QUESTIONS TO ANSWER
[1] Print the buckwheat crepes post word for word from "You may think" to "put them together.".
[2] In the buckwheat crepes post, which flour is used along with buckwheat in place of all purpose flour?
------ PAGE EXTRACT
Eggless Buckwheat Crepes : Health on a plate

Last Saturday, I looked at my dinner plate and I felt "Damn, it should be illegal to eat this healthy on a Saturday night." Yes it was so good that it was bad. And we were watching a brilliant brilliant series to add all the necessary wickedness and spice to this healthy plate. 

You may think food bloggers have proper weekly menus and they are always on the top of what to feed their families every single day. In my case, that's so wrong. I print out menu formats. I order my weekly produce and groceries and think of making a plan that will use them in the most systematic manner. But no, that never happens. I'm best when I'm impulsive. And sometimes there are so many bits of assorted vegetables leftover that even the most creative part of my brain wont figure out how to put them together. 

I've come up with an idea for such situations. One is to make this all forgiving Tamil dish called Poricha koottu where you throw in every possible vegetable (well, not actually, but it works), add mashed dal, a freshly ground masala and you're done. It tastes fabulous with steamed rice or broken wheat or any such grain. The other idea is if there are 3-4 leftover veggies, microwave them individually and then saute them individually in some olive oil and garlic, adding a pinch of salt and lots of pepper in the end. This is much better than 'boiling' them. Microwaving them for a short burst of time with very little water (1-2 tsp) keeps them crunchy while not keeping them raw and then everything tastes fabulous with garlic and olive oil. 

But this post is about buckwheat crepes. Having had the authentic French style buckwheat crepes (galettes) from our local pizzeria run by a French lady and her husband, I was inspired enough to buy a bag of buckwheat flour. I tried making crepes using a traditional recipe (using butter, milk, eggs). While the crepes turned out beautiful, the smell of eggs was not the most pleasant feeling for me. This is my own improvised recipe that's egg free and gluten free, because I've used rice flour along with buckwheat instead of all purpose flour. You do need a good non stick skillet / dosa pan to be successful with this.
------------
------ GIVEN DATA
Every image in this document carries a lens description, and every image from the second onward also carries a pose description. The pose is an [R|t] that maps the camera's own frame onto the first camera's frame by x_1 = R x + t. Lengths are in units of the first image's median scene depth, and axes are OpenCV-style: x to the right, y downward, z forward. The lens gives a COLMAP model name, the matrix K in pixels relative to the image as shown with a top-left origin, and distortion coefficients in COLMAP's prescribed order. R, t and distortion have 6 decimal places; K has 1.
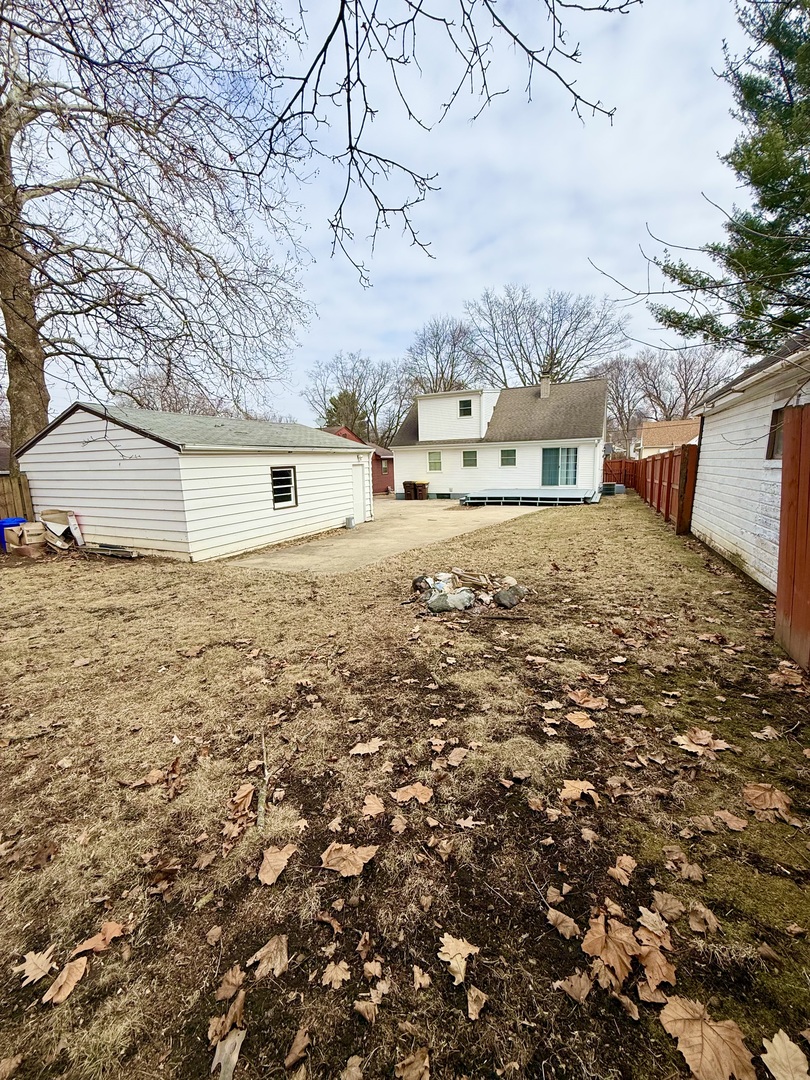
------------
EXERCISE ANSWERS
[1]
You may think food bloggers have proper weekly menus and they are always on the top of what to feed their families every single day. In my case, that's so wrong. I print out menu formats. I order my weekly produce and groceries and think of making a plan that will use them in the most systematic manner. But no, that never happens. I'm best when I'm impulsive. And sometimes there are so many bits of assorted vegetables leftover that even the most creative part of my brain wont figure out how to put them together.

[2] Rice flour.